Dataset records:
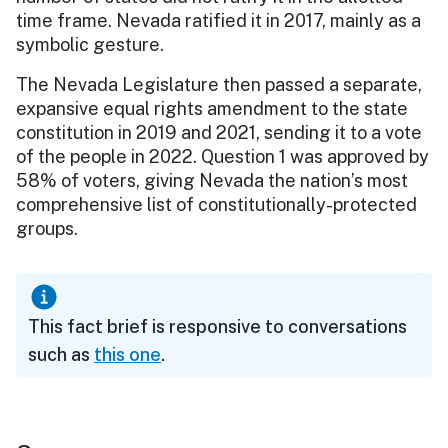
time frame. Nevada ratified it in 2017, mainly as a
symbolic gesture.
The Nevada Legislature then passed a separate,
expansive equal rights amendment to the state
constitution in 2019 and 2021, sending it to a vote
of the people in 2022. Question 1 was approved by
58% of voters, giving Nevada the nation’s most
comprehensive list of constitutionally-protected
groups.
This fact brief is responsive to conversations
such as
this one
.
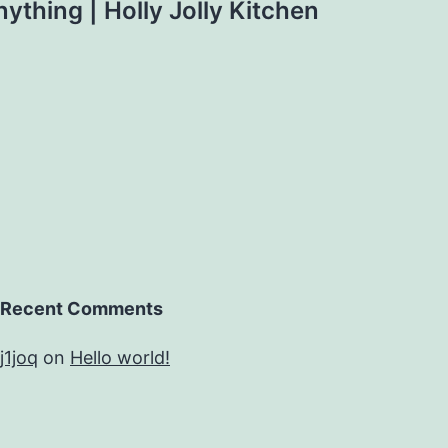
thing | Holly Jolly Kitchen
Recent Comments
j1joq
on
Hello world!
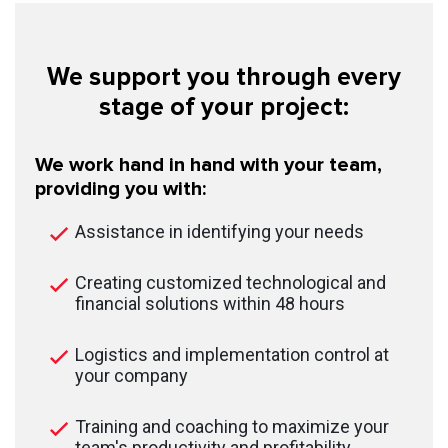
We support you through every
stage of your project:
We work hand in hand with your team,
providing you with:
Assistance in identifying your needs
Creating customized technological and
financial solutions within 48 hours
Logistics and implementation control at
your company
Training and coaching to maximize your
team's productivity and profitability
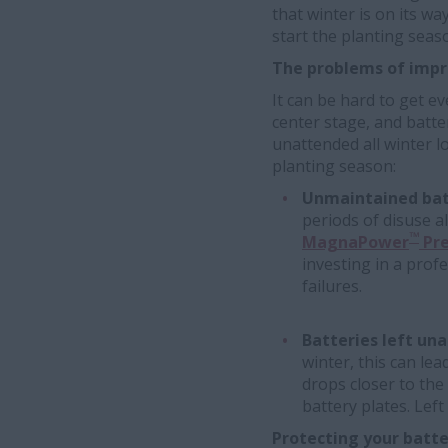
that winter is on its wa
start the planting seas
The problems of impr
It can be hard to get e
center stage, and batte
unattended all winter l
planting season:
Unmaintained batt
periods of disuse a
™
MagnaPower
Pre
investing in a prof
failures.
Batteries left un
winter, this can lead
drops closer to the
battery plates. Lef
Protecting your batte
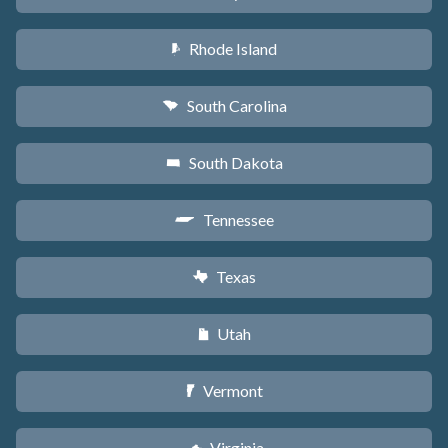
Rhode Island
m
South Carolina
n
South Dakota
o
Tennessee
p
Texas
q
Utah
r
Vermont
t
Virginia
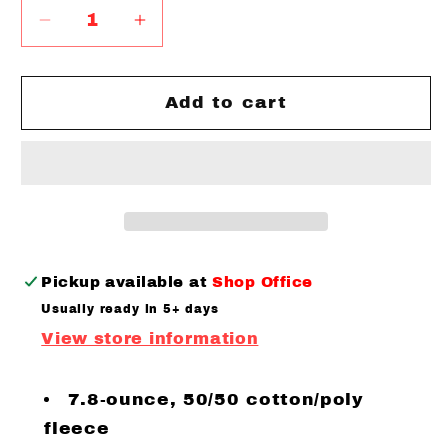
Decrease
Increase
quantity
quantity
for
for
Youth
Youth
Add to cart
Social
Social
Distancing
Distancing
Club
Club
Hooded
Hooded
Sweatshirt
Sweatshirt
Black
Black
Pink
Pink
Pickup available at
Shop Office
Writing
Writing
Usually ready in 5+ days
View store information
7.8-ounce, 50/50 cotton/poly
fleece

---

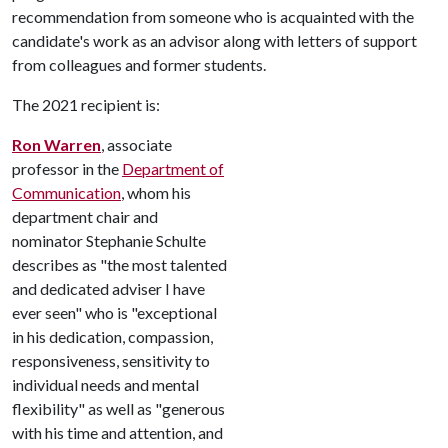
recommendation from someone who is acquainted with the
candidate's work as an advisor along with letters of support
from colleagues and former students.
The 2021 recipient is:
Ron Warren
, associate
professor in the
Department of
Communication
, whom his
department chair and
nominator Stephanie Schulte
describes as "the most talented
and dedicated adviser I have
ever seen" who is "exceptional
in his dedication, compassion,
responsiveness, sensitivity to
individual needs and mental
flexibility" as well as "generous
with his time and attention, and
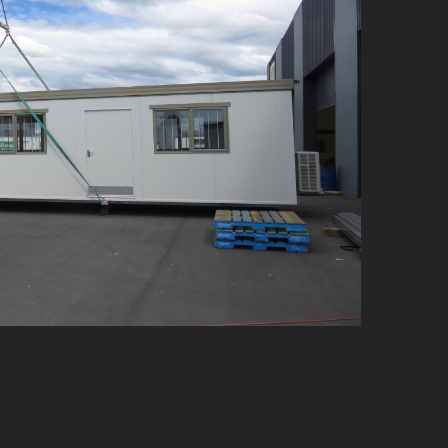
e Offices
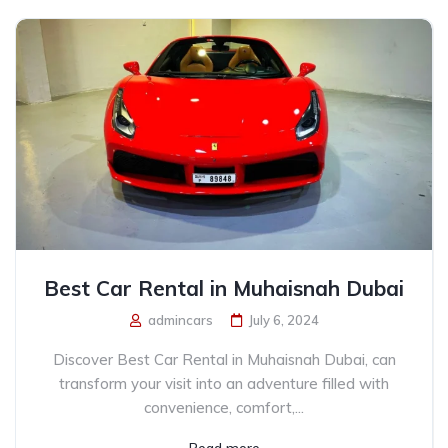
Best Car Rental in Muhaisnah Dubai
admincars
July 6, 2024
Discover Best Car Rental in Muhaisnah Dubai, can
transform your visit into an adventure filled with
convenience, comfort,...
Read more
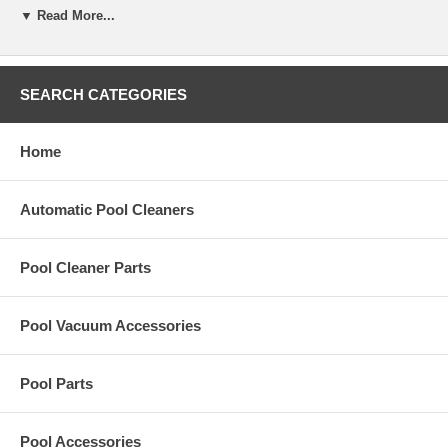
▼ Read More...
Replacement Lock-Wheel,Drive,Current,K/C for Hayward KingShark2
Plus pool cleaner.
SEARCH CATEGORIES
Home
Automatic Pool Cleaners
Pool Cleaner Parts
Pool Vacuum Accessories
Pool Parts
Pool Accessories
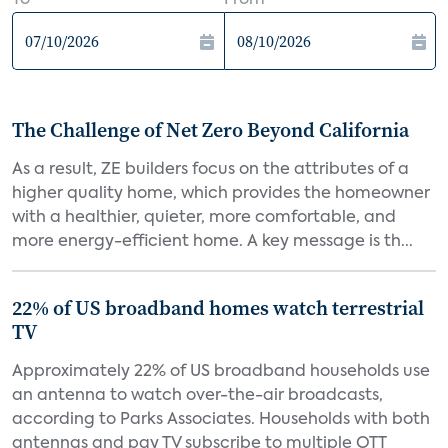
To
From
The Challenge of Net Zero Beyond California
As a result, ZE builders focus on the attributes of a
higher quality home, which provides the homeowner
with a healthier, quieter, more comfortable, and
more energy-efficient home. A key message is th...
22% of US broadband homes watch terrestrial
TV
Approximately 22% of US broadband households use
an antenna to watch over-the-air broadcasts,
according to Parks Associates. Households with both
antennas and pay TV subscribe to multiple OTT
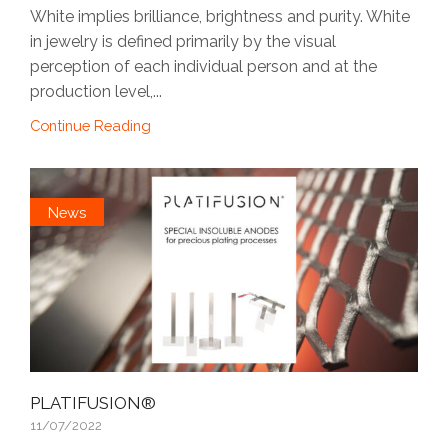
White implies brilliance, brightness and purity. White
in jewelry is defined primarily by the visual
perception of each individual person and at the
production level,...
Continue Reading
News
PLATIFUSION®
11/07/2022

--

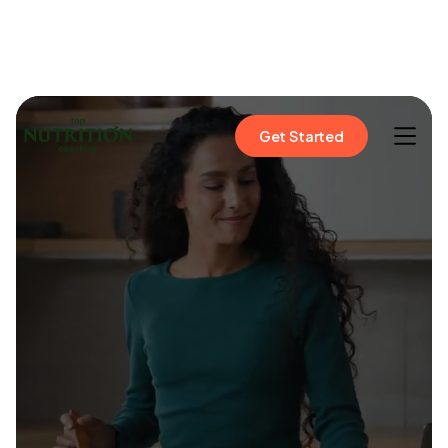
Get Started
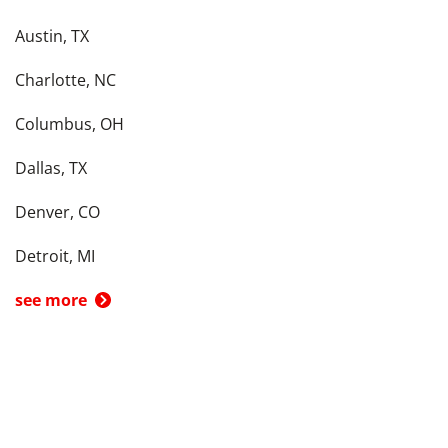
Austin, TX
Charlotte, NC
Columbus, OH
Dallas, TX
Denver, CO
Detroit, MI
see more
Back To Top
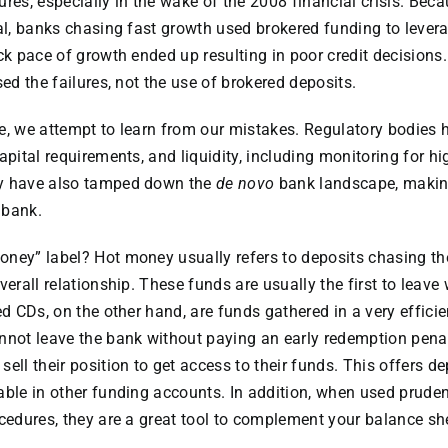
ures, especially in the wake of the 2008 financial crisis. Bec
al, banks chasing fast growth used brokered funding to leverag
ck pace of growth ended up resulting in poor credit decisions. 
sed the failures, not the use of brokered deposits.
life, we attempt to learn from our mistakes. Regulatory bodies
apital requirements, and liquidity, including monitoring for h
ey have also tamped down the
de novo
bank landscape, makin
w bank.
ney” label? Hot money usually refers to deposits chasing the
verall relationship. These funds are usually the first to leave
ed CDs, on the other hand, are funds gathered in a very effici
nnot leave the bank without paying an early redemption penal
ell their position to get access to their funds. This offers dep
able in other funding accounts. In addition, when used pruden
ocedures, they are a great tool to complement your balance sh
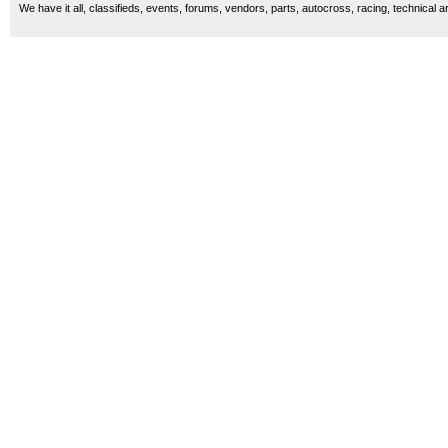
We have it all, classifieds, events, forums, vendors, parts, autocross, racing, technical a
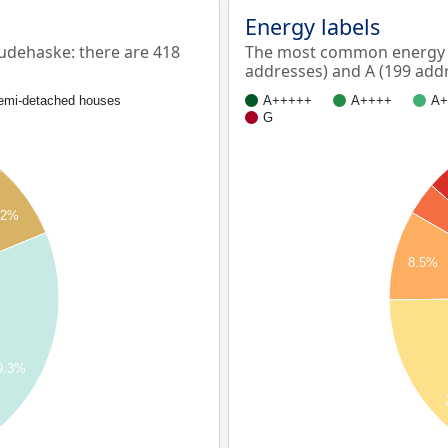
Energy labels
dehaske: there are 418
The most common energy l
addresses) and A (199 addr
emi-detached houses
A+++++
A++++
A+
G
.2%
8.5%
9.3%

## WORK TASK
Each line above that contains "chasing" must be copied out.

## EXERCISE RESPONSE
al, banks chasing fast growth used brokered funding to leverag
ney” label? Hot money usually refers to deposits chasing the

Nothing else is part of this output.